When the CacheQuickHandler directive is set to Off, the full set of request processing phases are executed and the security model remains unchanged.

Local exploits

As requests to end-users can be served from the cache, the cache itself can become a target for those wishing to deface or interfere with content. It is important to bear in mind that the cache must at all times be writable by the user which httpd is running as. This is in stark contrast to the usually recommended situation of maintaining all content unwritable by the Apache user.

If the Apache user is compromised, for example through a flaw in a CGI process, it is possible that the cache may be targeted. When using mod_cache_disk, it is relatively easy to insert or modify a cached entity.

This presents a somewhat elevated risk in comparison to the other types of attack it is possible to make as the Apache user. If you are using mod_cache_disk you should bear this in mind - ensure you upgrade httpd when security upgrades are announced and run CGI processes as a non-Apache user using suEXEC if possible.

Cache Poisoning

When running httpd as a caching proxy server, there is also the potential for so-called cache poisoning. Cache Poisoning is a broad term for attacks in which an attacker causes the proxy server to retrieve incorrect (and usually undesirable) content from the origin server.

For example if the DNS servers used by your system running httpd are vulnerable to DNS cache poisoning, an attacker may be able to control where httpd connects to when requesting content from the origin server. Another example is so-called HTTP request-smuggling attacks.

This document is not the correct place for an in-depth discussion of HTTP request smuggling (instead, try your favourite search engine) however it is important to be aware that it is possible to make a series of requests, and to exploit a vulnerability on an origin webserver such that the attacker can entirely control the content retrieved by the proxy.

Denial of Service / Cachebusting

The Vary mechanism allows multiple variants of the same URL to be cached side by side. Depending on header values provided by the client, the cache will select the correct variant to return to the client. This mechanism can become a problem when an attempt is made to vary on a header that is known to contain a wide range of possible values under normal use, for example the User-Agent header. Depending on the popularity of the particular web site thousands or millions of duplicate cache entries could be created for the same URL, crowding out other entries in the cache.

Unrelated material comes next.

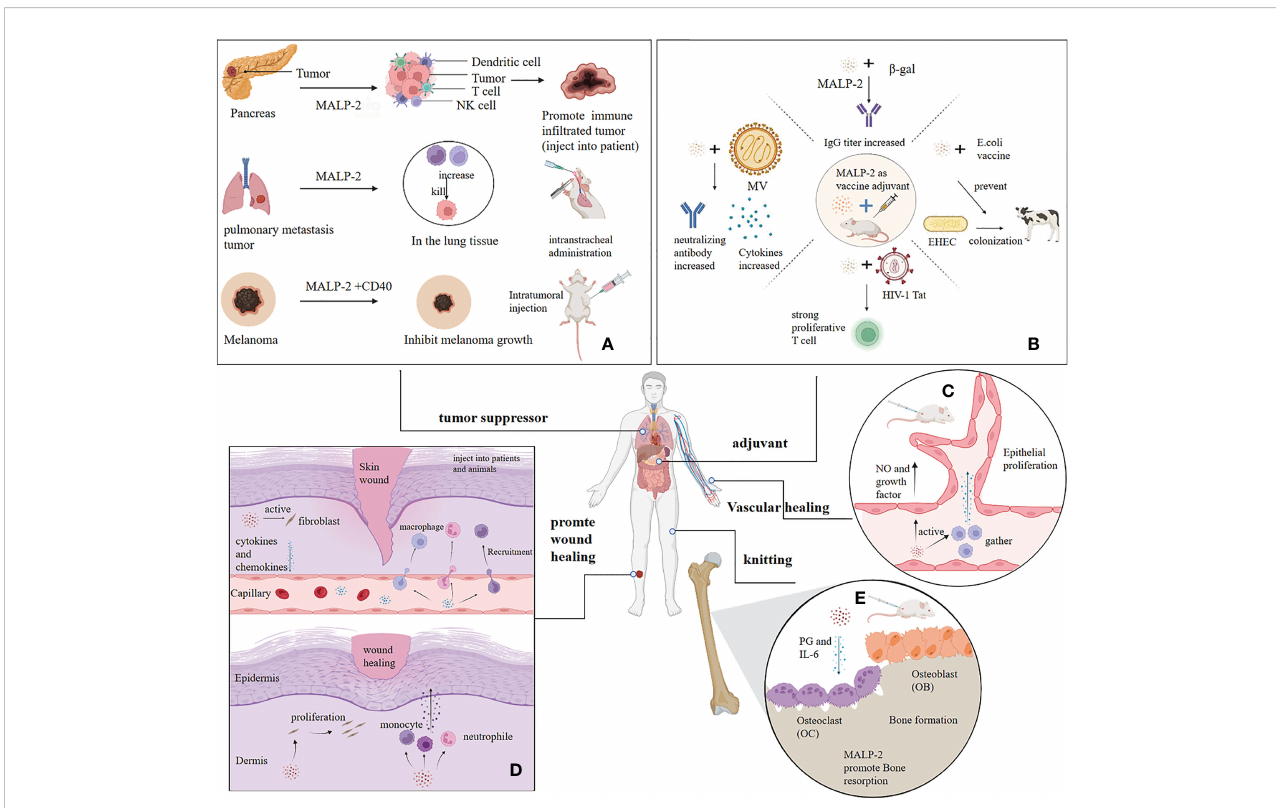
FIGURE 3 Application of MALP-2. (A) MALP-2 inhibited the growth of pancreatic cancer tissue in patients and prevented lung metastases in mice, and MALP-2, combined with CD40, signi fi cantly suppressed melanoma growth in mice. (B) MALP-2 can enhance the immune response and act as an adjuvant when used with various vaccines. (C) MALP-2 recruited macrophages to release cytokines to induce vascular endothelial cell proliferation and promote angiogenesis; MALP-2 stimulated endothelial cells to release NO and cytokines. (D) MALP-2 stimulates skin fi broblasts to release cytokines and chemokines, thereby recruiting granulocytes, monocytes, and macrophages to the wound; MALP-2 induces fi broblasts to proliferate and stimulates recruited immune cells to release growth factors for wound healing. (E) MALP-2 increases bone resorption activity of osteoclasts by inducing the release of PGE and IL-6, which in turn accelerates bone healing in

In other cases, there may be a need to change the URL of a particular resource on every request, usually by adding a "cachebuster" string to the URL. If this content is declared cacheable by a server for a significant freshness lifetime, these entries can crowd out legitimate entries in a cache. While mod_cache provides a CacheIgnoreURLSessionIdentifiers directive, this directive should be used with care to ensure that downstream proxy or browser caches aren't subjected to the same denial of service issue.